==== Text shown

31 May 2011

George V. Denny III charges Vincent Bugliosi with Perjury


LOS ANGELES PRESS CLUB; May 7, 1974; 11:00 A.M.

News Release: George V. Denny III, attorney in two Bugliosi cases, charges Attorney General candidate with committing perjury, fabricating false evidence for and lying to police investigators, and making hush money cover-up payments.

Vincent T. Bugliosi, who is now seeking to become Attorney General of California, has lied to you ladies and gentlemen of the press, has lied to the people of this State, has lied to officers of the Santa Monica Police Department in the course of their investigation of a charge involving Bugliosi himself; and has conspired to fabricate false evidence to further thwart that investigation.

In addition, Mr. Bugliosi has committed willful and deliberate perjury in a deposition which I personally took of him in connection with the civil action which arose out of slanderous statements he made about a plain citizen of this State at the close of Bugliosi’s campaign for District Attorney of Los Angeles County in 1972.

I am here today to document these charges for the news media and for the voters. My wife has joined me here because in laying ALL of the facts before you, I subject us – my whole family – to a potential liability of $15,000. The liability is real enough if Mr. Bugliosi wishes to avail himself of the hush money contract he insisted be signed before making a cash pay-off to keep the press and public from learning the truth.

========
==== Excerpted data

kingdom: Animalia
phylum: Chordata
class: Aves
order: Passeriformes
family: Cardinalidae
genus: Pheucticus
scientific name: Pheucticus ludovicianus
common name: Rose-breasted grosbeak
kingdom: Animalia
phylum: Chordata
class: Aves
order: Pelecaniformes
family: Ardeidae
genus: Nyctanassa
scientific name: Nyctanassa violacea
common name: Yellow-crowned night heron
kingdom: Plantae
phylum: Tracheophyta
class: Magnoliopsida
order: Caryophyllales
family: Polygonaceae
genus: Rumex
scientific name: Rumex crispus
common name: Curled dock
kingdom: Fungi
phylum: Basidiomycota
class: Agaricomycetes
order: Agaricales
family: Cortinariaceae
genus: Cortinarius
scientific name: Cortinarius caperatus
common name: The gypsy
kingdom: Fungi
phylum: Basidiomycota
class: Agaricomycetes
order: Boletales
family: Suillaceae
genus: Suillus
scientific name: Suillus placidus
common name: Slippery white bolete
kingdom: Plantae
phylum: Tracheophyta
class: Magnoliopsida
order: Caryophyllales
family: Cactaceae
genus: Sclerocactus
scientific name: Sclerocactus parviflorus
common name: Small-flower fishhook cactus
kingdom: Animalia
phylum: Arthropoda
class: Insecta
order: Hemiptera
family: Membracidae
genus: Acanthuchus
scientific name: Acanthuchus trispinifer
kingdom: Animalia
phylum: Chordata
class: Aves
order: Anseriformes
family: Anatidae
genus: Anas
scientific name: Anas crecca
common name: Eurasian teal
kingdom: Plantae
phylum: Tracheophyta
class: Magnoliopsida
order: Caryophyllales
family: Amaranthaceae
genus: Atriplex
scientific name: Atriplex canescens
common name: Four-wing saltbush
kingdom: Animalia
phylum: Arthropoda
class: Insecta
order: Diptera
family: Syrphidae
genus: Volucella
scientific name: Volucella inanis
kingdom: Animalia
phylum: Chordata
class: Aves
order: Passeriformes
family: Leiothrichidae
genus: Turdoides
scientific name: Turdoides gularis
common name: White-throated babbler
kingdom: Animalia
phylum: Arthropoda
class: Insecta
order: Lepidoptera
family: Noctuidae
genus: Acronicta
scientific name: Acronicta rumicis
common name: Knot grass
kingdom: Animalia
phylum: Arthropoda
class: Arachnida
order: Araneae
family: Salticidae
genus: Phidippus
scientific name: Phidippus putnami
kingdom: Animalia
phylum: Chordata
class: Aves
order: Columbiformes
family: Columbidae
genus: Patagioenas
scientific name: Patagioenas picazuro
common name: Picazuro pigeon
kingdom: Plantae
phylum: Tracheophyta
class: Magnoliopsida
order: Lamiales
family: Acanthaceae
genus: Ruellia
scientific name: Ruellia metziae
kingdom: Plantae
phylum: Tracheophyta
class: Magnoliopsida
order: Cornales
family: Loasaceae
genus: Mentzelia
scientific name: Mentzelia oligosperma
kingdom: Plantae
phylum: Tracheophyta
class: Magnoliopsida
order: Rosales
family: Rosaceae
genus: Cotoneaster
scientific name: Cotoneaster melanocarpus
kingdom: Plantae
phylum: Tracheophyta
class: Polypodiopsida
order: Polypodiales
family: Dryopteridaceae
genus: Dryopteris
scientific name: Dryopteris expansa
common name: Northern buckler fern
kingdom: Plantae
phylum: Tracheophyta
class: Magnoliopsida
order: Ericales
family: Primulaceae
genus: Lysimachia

========

▶ [Problem set]
(a) Transcribe the news release, beginning at "Vincent T. Bugliosi, who" and stopping after "County in 1972.".
(b) In the news release, list every group that Bugliosi is said to have lied to in the paragraph beginning "Vincent T. Bugliosi, who is now seeking".
(c) Pick up the news release about the Bugliosi perjury charges after its last sentence and keep writing it.

▶ [Task-by-task answers]
(a)
Vincent T. Bugliosi, who is now seeking to become Attorney General of California, has lied to you ladies and gentlemen of the press, has lied to the people of this State, has lied to officers of the Santa Monica Police Department in the course of their investigation of a charge involving Bugliosi himself; and has conspired to fabricate false evidence to further thwart that investigation.

In addition, Mr. Bugliosi has committed willful and deliberate perjury in a deposition which I personally took of him in connection with the civil action which arose out of slanderous statements he made about a plain citizen of this State at the close of Bugliosi’s campaign for District Attorney of Los Angeles County in 1972.

(b)
- The ladies and gentlemen of the press
- The people of this State
- Officers of the Santa Monica Police Department

(c)
When I came before some of you reporters on the last day of the D.A.’s race here to announce my filing of a slander action on behalf of Herb and Rose Weisel against Bugliosi, I told you that it was not a campaign trick or publicity gimmick. I told you that the suit would not be dropped after the election but would go forward until Mr. Weisel was vindicated. Well, it wasn’t dropped and it did go forward, and Mr. Weisel has been vindicated.

Mr. Bugliosi had harrassed Mr. and Mrs. Weisel unmercifully over a three month period in 1969, using his position as deputy district attorney to get their unlisted phone number and to locate Herb Weisel’s place of employment. Bugliosi had apparently become obsessed with the idea that Mr. Weisel might have fathered Bugliosi’s son during the few months when Mr. Weisel was employed as a milkman at Arden Dairy.

When Bugliosi discovered that the Weisels would hold a press conference four days before the D.A.’s election, he didn’t wait to hear what they were going to say about that period of harrassment. He jumped the gun the night before the Weisel press conference and gave two reporters a phony story. The public was supposed to believe that Mr. Weisel was the suspect in a purported $300 theft from Bugliosi’s home. A theft which was never reported to the police and which – if it occurred while Mr. Weisel was a milkman between October, 1964 and January, 1965 – was well past the three year statute of limitations when Bugliosi started harassing the Weisels four to four and a half years later in March, 1969.

Well, the Weisels had guts enough to stand up and be counted back in 1972. They filed their action against Bugliosi, and even though unfortunately it was literally election eve, some of you reporters observed that what they said in their suit was important enough to tell the voters about.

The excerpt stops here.